One last random thing...months ago, I posted pictures of books in a dumpster.

And I wrote about my 3 year long project...wellllll....drumroll....after so many months of editing after we thought it was finished, this beautiful book finally went off to the printers today for it's final print. NO more editing, we handed them a copy with NO changes, and said PRINT IT.




Someday soon, I will posting a photo of boxes of this book. I am not the kind of person to brag on myself or pat myself on the back, but wow, this is one of my biggest accomplishments in all of my years at Share. So for once, I am patting myself on the back! Take not because it doesn't happen often.

Onto retail therapy....

I went shopping today to begin looking for an outfit to wear to the Angel Ball. Every other year, I procrastinate, wait until a few days before, can't find what I want, and then buy something I don't really like just to have something to wear. So this year, I started early. And I found something I loved at the first store I went to. I'd look much better in the outfit if I weighed 20 pounds less. Can a person lose 20 pounds in a month?

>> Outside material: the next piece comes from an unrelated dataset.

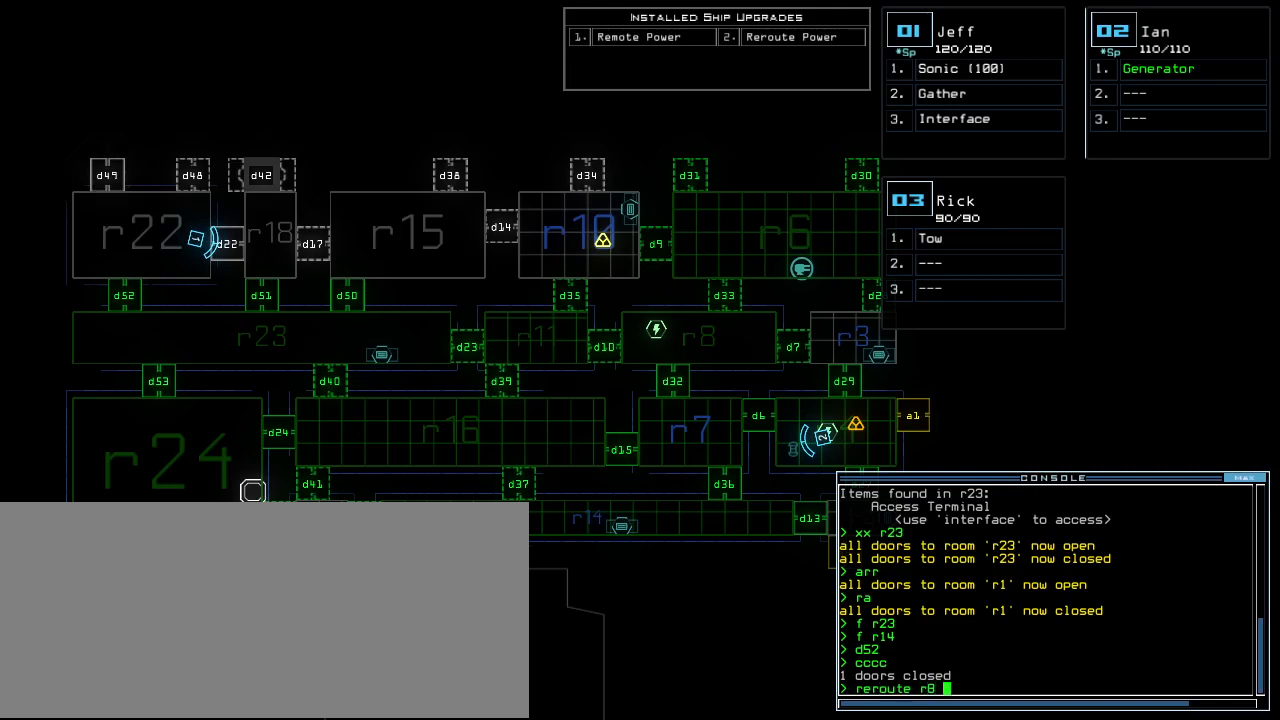
{"keys": ["r"], "events": [[21, "r", "up"], [188, "1", "down"], [208, "1", "up"], [292, "1", "down"], [354, "space", "down"], [375, "1", "up"], [417, "space", "up"], [458, "r", "down"]]}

Here is a sneak preview. Hopefully by the time I wear this outfit, I will look better and post some pictures, but don't hold your breath.
















This is all enough for now.

Thursday, March 3, 2011

Someday...


I will miss this someday, won't I? Someday,my kids will be grown and gone and I just KNOW I will miss the messy piles of crap they leave in their wake. I WILL I WILL I WILL.

I will.

Is that pile really only from 4 kids? Maybe it's from 4 octopuses considering the number of pairs of shoes.

I have a busy work weekend ahead of me. I've been running around like a maniac today trying to finish up laundry and get things in order since I won't be home much this weekend. But that is still the scene that is right inside my front door. While I really wanted to scream at my family like a crazed pmsing woman in need of some serious drugs...I stopped, took a picture, closed my eyes and tried to convince myself that someday, I will miss this pile of crap my children and husband leave just inside my front door each day.